Background

Livestock wandering on to roads in pastoral regions, which span over 890,000km2 of Western Australia, can be a serious road safety issue for drivers, especially at dusk and dawn.  Pastoral leases are leases over Crown land, which gives the lessee the right to graze authorised livestock on the natural vegetation.

We have the following statewide data:

  • 600 animal strikes sourced from police reports (2013-2019)
  • 5391 animal strikes recorded where animal carcasses have been removed from the road, including 4619 cattle, with the remainder including sheep, goats, horses, and non-native animals such as cats

The ‘Animal Hazard Mitigation Program’ was established in 2013 to target sections of the road network with a high animal collision risk.  Since then, a number of strategies have been developed to improve safety and awareness, including:

  • Installing grids on road reserve fence lines
  • Moving watering points further back from the road-side
  • Installing one-way cattle gates
  • Improving warning signs and fencing standards
  • Assisting with funding for new and replacement fencing at “hot spot” areas

The decision to contribute to the installation of fencing is currently based on whether the area in question has a level of cattle strike which exceeds 0.25 strikes/km/3 year period.  This is a lag indicator and we’d like to explore more proactive solutions as opposed to waiting for hotspots to develop.  For example, if a pastoralist informed us that they were going to re-stock adjacent to a road, it wouldn’t be identified as a hotspot because there would be no animal strike history, so our decision making about whether to invest in animal strike reduction strategies is largely subjective.
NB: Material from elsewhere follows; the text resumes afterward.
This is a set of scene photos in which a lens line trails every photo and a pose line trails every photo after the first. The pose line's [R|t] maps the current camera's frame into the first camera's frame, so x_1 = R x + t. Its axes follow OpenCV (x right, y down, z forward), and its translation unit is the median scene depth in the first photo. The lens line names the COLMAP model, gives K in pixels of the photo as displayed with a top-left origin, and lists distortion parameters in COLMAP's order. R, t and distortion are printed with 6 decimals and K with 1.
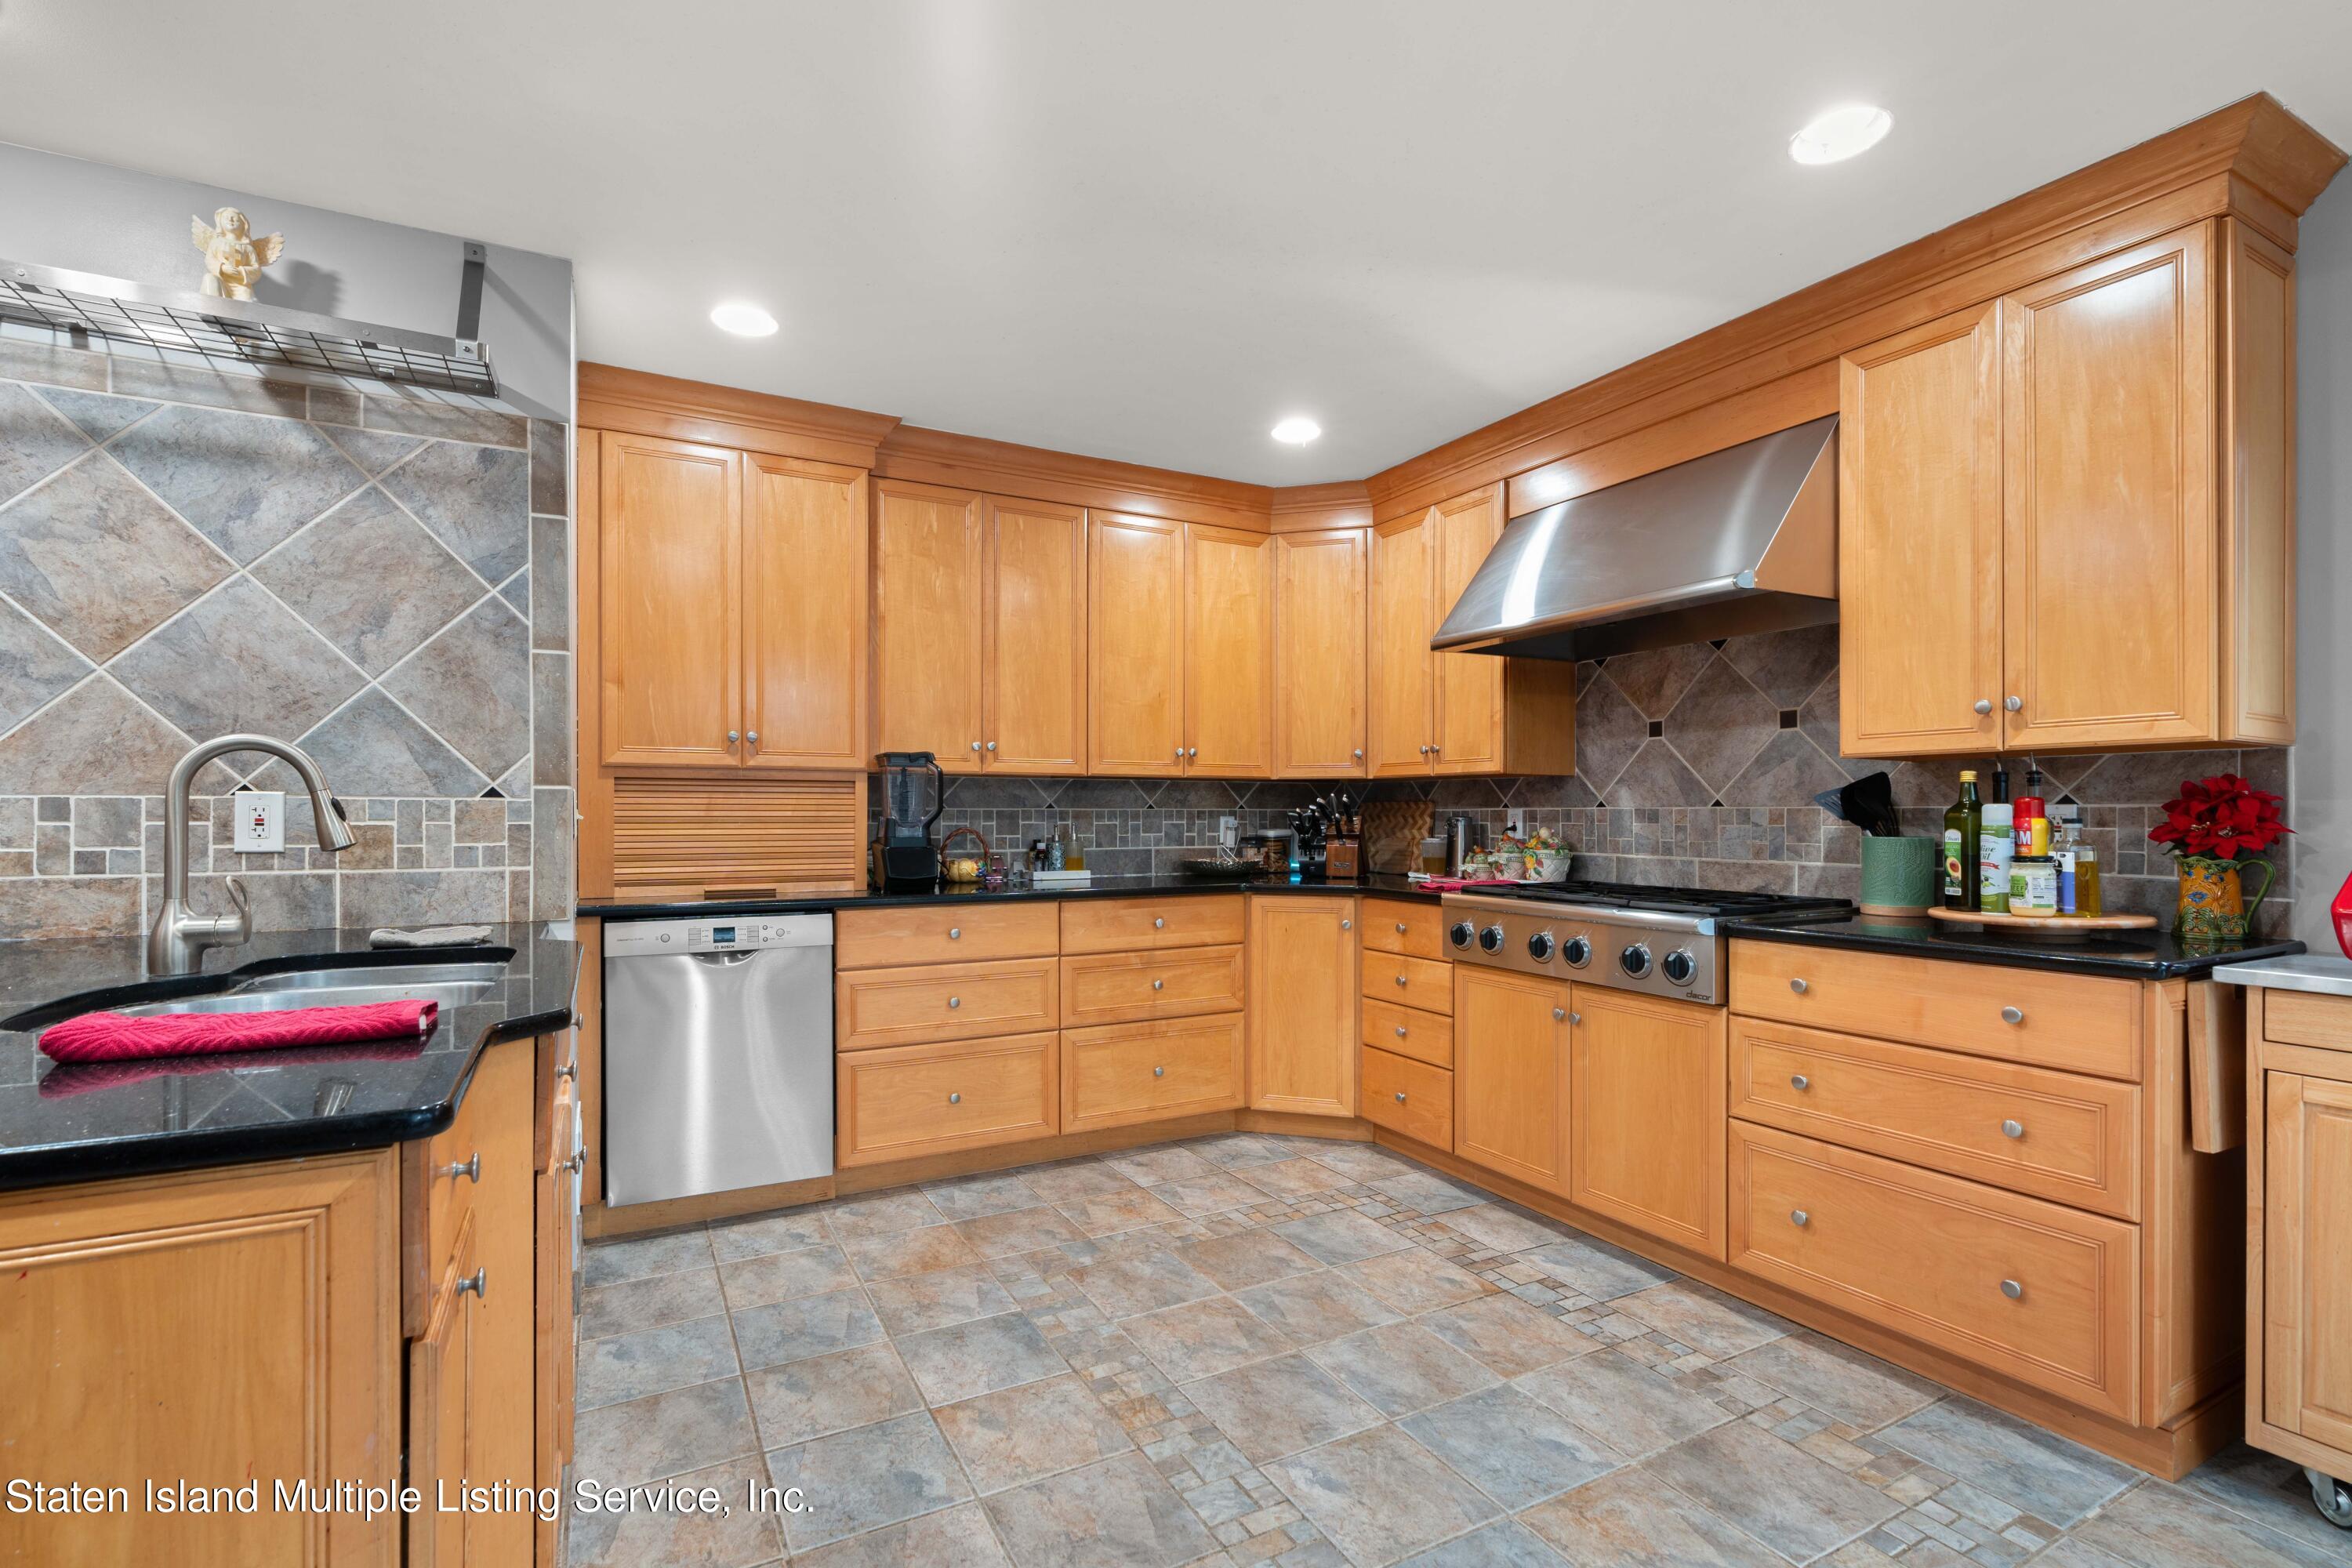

Outcomes sought for the project

Our minimum criteria for success for this project would be to produce a tool (or tools) which would justify proactive investment to avoid cattle strikes, for example:

  • A predictive model – which would allow us to predict where hotspots might occur based on changes to conditions (for example changes in animal stocking in a location, traffic volume and type peak hours of travel etc.)
  • A decision tree – which would allow us to justify decisions to proactively spend money on treatments to avoid an area becoming a hotspot (e.g. if a pastoralist informs us that they are increasing animal stocks)
  • Any other approach – the above are examples only of possible approaches, we are happy to consider other approaches which meet the intent.

In addition to the above, we are happy to consider new solutions or treatments, which might alleviate the problem of cattle strikes, with the following considerations:

  • The solution would need to be acceptable to pastoralists
    • For example, some pastoralists don’t want to fence as they are then responsible for ongoing maintenance of the fence
  • The solution needs to be economically viable, recognising the relatively large geographical area and relatively low number of cattle strikes
    • For example, fencing all roads in pastoral areas is unlikely to be economically feasible
  • The solution would need to be in an area which Main Roads has some ownership/control/responsibility.
    • For example, vehicle based solutions – Main Roads has no control over what vehicles are used by the public. Given that the average age of the WA fleet is over 10 years old and that many vehicles remain in the fleet for 20 years, even if all new vehicles sold has animal detection capability (which they don’t) it would still take 20 years for this to be in the majority of the vehicle fleet.